This web-based information tool (MyCancerGenome.org) is designed to quickly educate clinicians on the rapidly expanding list of genetic mutations that impact different cancers and, at the same time, enable them to more easily research various treatment options based on specific mutations.
My Cancer Genome is the latest addition to VICC’s Personalized Cancer Medicine Initiative, which was unveiled last year.
“Next-generation, or genetically-informed cancer medicine, holds the promise of tailoring anti-cancer treatment according to individual patient tumor characteristics,” said William Pao, M.D., Ph.D., associate professor of Medicine and director of Personalized Cancer Medicine at VICC.
“Staying abreast of these fast-paced research changes may be difficult for time-pressed oncologists and medical caregivers. In particular, knowledge about rare variants found in cancers may be hard to track down, especially in busy clinics. We launched this web-based tool to enable a genetically-informed approach to cancer medicine that we believe can be more efficient and effective.”
With just a few clicks, users can get up-to-date information on the clinical significance of specific mutations.
Here’s how it works: A doctor receives tumor profiling results from the lab that show a mutation in a specific gene. The doctor remembers a little about the gene, but hasn’t seen that result very often, as it is relatively uncommon.
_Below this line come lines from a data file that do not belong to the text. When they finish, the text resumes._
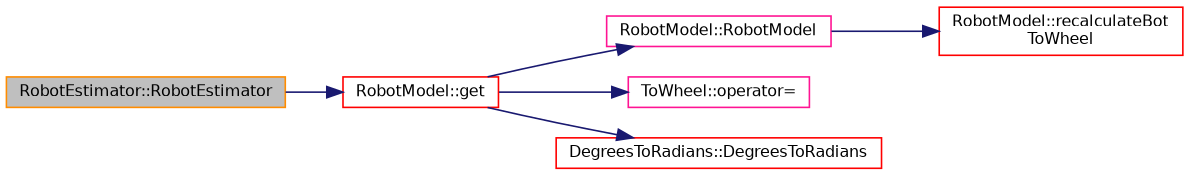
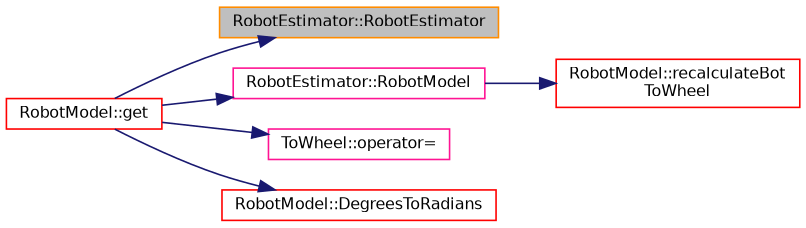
  digraph {
    rankdir=LR
    node [color=red fillcolor=white fontname=Helvetica fontsize=10 shape=record style=filled]
    edge [color=midnightblue fontname=Helvetica fontsize=10 labelfontname=Helvetica labelfontsize=10 style=solid]
    n1 [color=darkorange fillcolor=grey75 fontcolor=black height=0.2 label="RobotEstimator::RobotEstimator" width=0.4]
    n2 [height=0.2 label="RobotModel::get" width=0.4]
-   n3 [color=deeppink height=0.2 label="RobotModel::RobotModel" width=0.4]
+   n3 [color=deeppink height=0.2 label="RobotEstimator::RobotModel" width=0.4]
    n4 [color=deeppink height=0.2 label="ToWheel::operator=" width=0.4]
-   n5 [height=0.2 label="DegreesToRadians::DegreesToRadians" width=0.4]
+   n5 [height=0.2 label="RobotModel::DegreesToRadians" width=0.4]
    n6 [height=0.2 label="RobotModel::recalculateBot\lToWheel" width=0.4]
-   n1 -> n2
+   n2 -> n1
    n2 -> n3
    n2 -> n4
    n2 -> n5
    n3 -> n6
  }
Instead of having to search through a great deal of literature, the physician can log on to VICC’s My Cancer Genome tool and, within a few minutes, find the latest information about the clinical implications of the gene, either by reading the summary version or delving further into the primary literature through web links. The physician can then recommend treatment that is currently available or refer the patient to a clinical trial that is testing a targeted therapy for that gene.
Finally, the patient also can go to the VICC website and learn more about their cancer by using the My Cancer Genome tool.
“We designed this online tool to be comprehensive, scalable and easy for clinicians to use,” said Mia Levy, M.D., Ph.D., assistant professor of Biomedical Informatics and Medicine and Cancer Clinical Informatics Officer for VICC.
“This new online tool is already linked to Vanderbilt University Medical Center’s StarPanel electronic medical record database to help our physicians make treatment decisions quickly, based on the best science available.
“Once we test a patient’s tumor for specific mutations, the test results stay in a patient’s medical record, so as new treatment options become available for each mutation, our physicians will have that information at their fingertips,” Levy said.
The first two forms of cancer featured on VICC’s My Cancer Genome information tool are lung cancer and melanoma, with plans to add content on breast, colon and other cancers in a few months.
“We envision that VICC’s My Cancer Genome can become a global research and resource platform connecting the entire cancer community, including doctors, researchers, students, patients and caregivers.
“We will be reaching out in the future to encourage all stakeholders to contribute information so that we can improve information flow and accelerate the development of better personalized targeted therapy for all cancer patients,” Pao said.